MATERIAL
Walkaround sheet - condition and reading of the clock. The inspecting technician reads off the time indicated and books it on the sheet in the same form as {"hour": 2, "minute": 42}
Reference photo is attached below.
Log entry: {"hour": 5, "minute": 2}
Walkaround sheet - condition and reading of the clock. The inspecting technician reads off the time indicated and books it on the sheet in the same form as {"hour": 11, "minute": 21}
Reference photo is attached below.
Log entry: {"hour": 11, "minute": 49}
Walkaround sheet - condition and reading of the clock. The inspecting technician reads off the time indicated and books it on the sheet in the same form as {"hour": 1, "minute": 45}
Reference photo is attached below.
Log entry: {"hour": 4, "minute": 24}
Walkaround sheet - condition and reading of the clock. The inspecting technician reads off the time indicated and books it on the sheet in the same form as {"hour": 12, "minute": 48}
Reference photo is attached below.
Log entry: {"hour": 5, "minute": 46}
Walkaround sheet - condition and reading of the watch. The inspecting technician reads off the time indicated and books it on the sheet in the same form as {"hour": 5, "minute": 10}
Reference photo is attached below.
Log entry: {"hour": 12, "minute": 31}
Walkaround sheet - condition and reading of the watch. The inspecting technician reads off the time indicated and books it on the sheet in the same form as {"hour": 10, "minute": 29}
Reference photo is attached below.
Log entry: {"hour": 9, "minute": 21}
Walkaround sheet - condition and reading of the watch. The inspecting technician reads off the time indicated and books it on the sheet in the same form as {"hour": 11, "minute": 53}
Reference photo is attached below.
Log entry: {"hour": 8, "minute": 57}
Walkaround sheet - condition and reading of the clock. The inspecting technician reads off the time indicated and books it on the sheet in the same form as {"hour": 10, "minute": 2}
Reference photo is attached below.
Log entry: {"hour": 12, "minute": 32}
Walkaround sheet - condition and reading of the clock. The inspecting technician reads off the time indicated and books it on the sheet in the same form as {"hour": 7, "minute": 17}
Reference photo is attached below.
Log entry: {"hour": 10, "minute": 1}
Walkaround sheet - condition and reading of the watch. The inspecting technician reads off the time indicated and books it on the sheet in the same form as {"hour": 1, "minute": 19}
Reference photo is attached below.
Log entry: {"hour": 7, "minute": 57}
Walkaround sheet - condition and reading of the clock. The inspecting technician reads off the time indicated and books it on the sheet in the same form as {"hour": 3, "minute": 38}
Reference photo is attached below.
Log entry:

WHAT THIS TASK INVOLVES
Collect every line of the records that contains the word "watch" and copy each one in full. Case counts.

THE RESPONSE
Walkaround sheet - condition and reading of the watch. The inspecting technician reads off the time indicated and books it on the sheet in the same form as {"hour": 5, "minute": 10}
Walkaround sheet - condition and reading of the watch. The inspecting technician reads off the time indicated and books it on the sheet in the same form as {"hour": 10, "minute": 29}
Walkaround sheet - condition and reading of the watch. The inspecting technician reads off the time indicated and books it on the sheet in the same form as {"hour": 11, "minute": 53}
Walkaround sheet - condition and reading of the watch. The inspecting technician reads off the time indicated and books it on the sheet in the same form as {"hour": 1, "minute": 19}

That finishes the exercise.